About this task: What follows is a set of entries. Repeat them exactly, but not their pictures.

Dataset items:
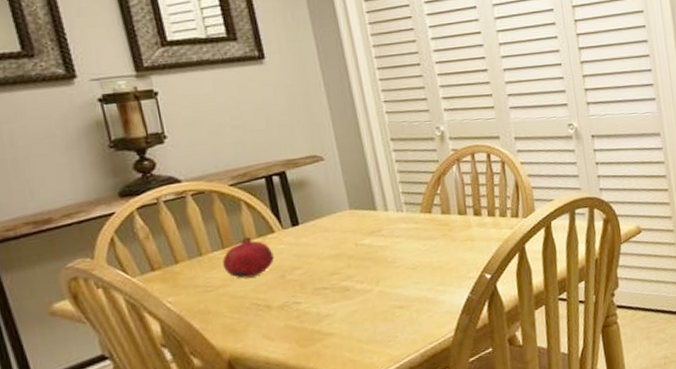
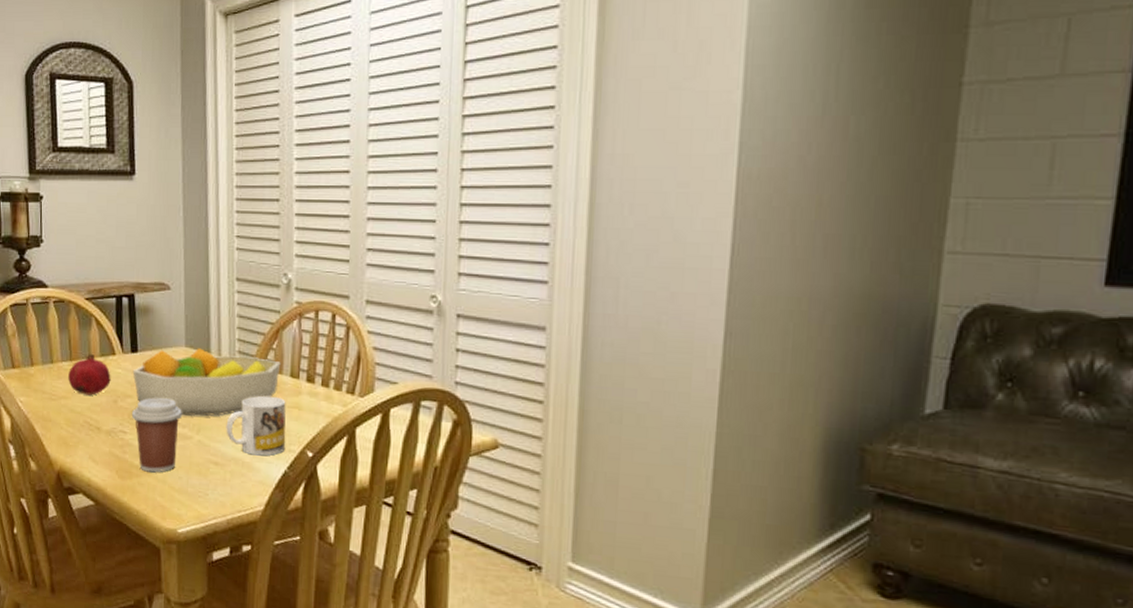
fruit bowl: none [297,204,448,273] -> present [132,348,281,417]
coffee cup: none [304,260,359,334] -> present [132,398,182,473]
mug: none [404,234,465,291] -> present [226,395,286,456]

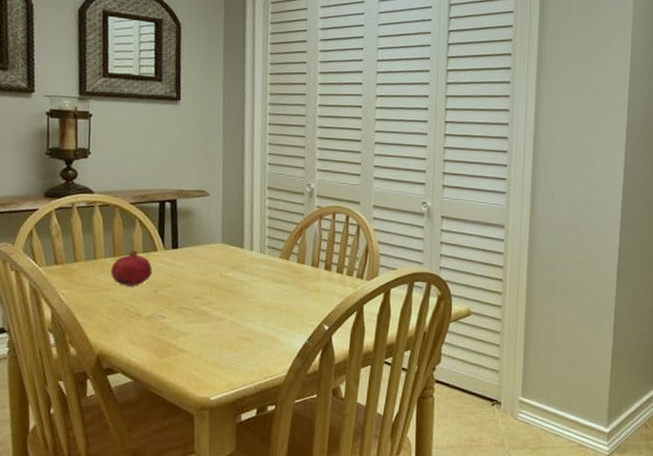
fruit bowl: present [132,348,281,417] -> none [173,244,304,301]
coffee cup: present [132,398,182,473] -> none [171,287,217,350]
mug: present [226,395,286,456] -> none [255,282,307,331]

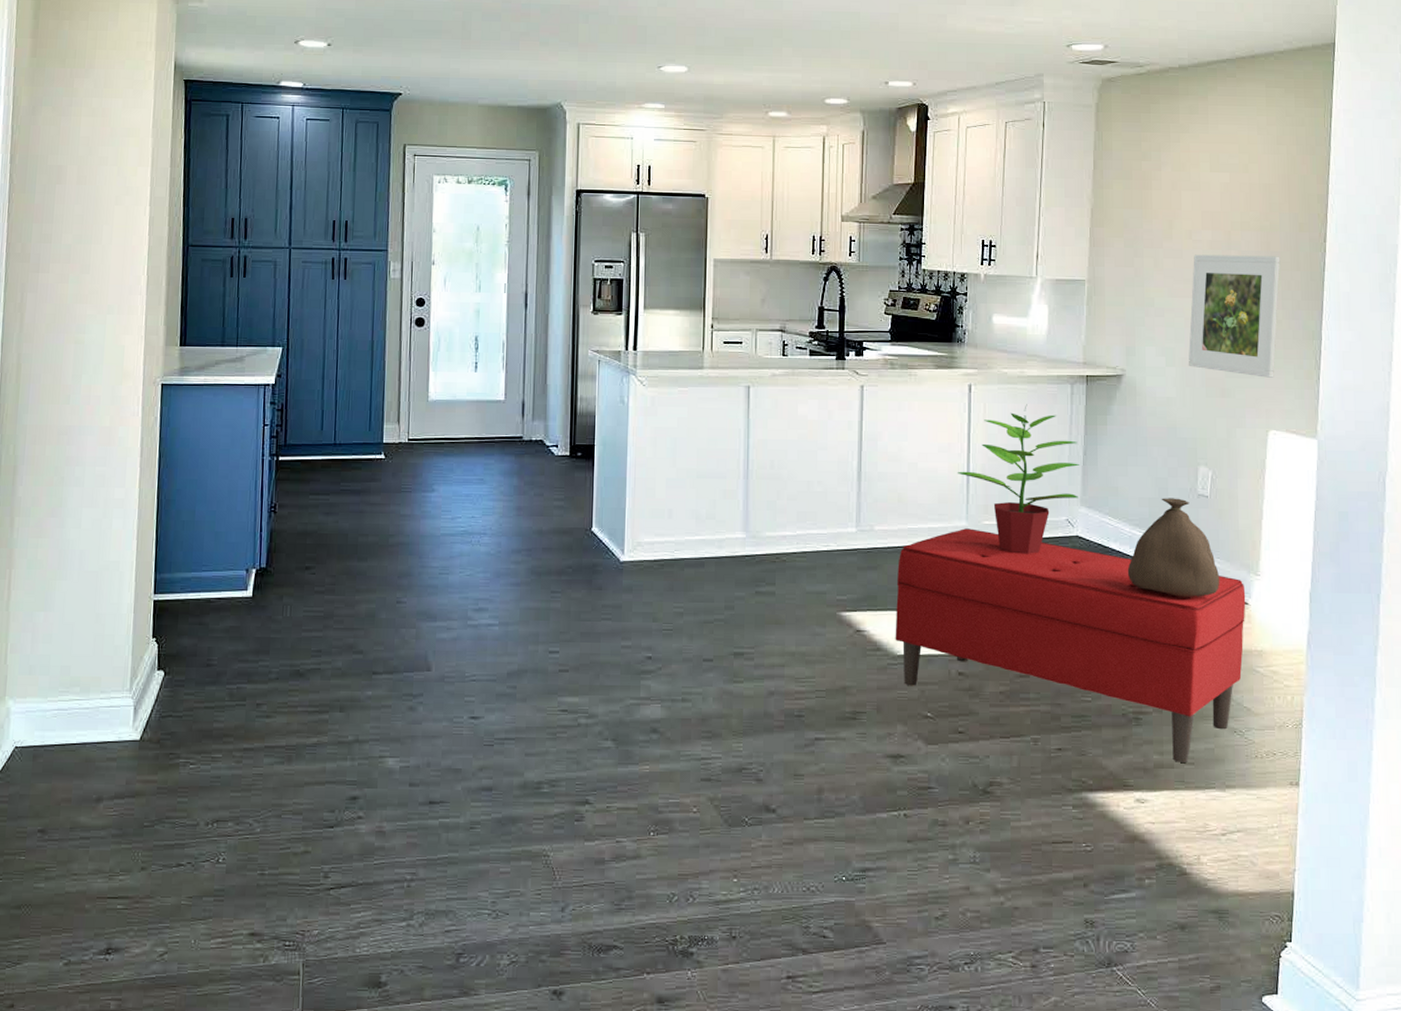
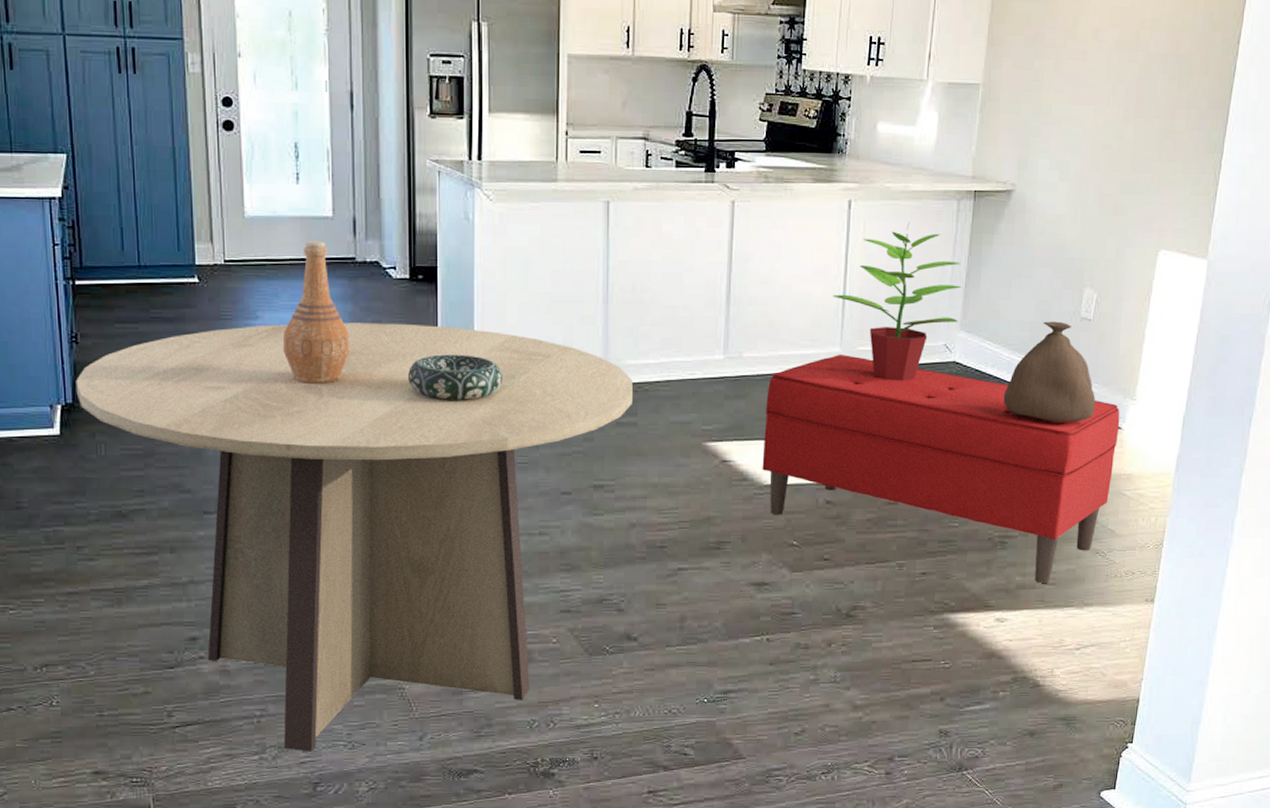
dining table: none [270,495,772,920] -> present [75,323,634,752]
vase: none [454,421,514,552] -> present [282,240,350,384]
decorative bowl: none [564,525,650,569] -> present [407,354,502,400]
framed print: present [1188,254,1281,378] -> none [1082,56,1190,194]

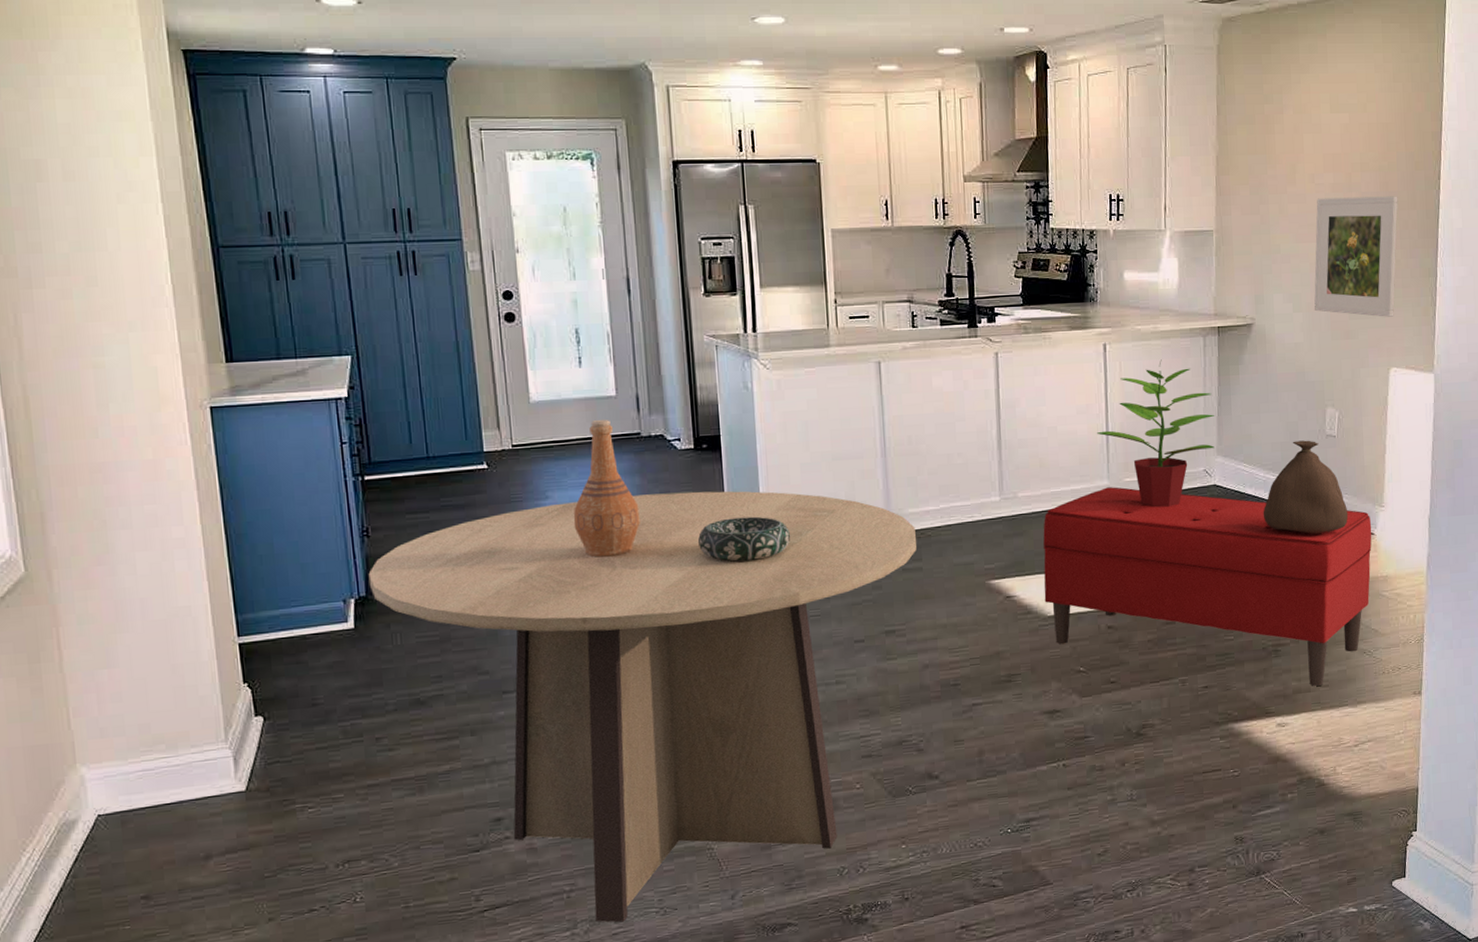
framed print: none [1082,56,1190,194] -> present [1314,196,1398,317]

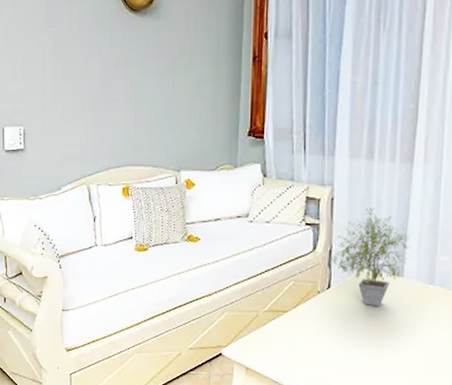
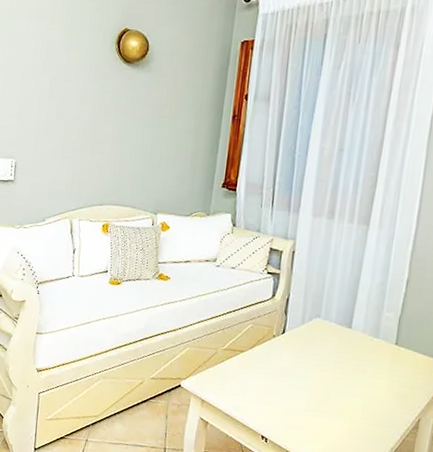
potted plant: present [331,208,411,307] -> none [287,263,362,354]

The completed task:
fruit bowl: none [297,204,448,273] -> present [132,348,281,417]
coffee cup: none [304,260,359,334] -> present [132,398,182,473]
mug: none [404,234,465,291] -> present [226,395,286,456]

fruit bowl: present [132,348,281,417] -> none [173,244,304,301]
coffee cup: present [132,398,182,473] -> none [171,287,217,350]
mug: present [226,395,286,456] -> none [255,282,307,331]

dining table: none [270,495,772,920] -> present [75,323,634,752]
vase: none [454,421,514,552] -> present [282,240,350,384]
decorative bowl: none [564,525,650,569] -> present [407,354,502,400]
framed print: present [1188,254,1281,378] -> none [1082,56,1190,194]

framed print: none [1082,56,1190,194] -> present [1314,196,1398,317]

potted plant: present [331,208,411,307] -> none [287,263,362,354]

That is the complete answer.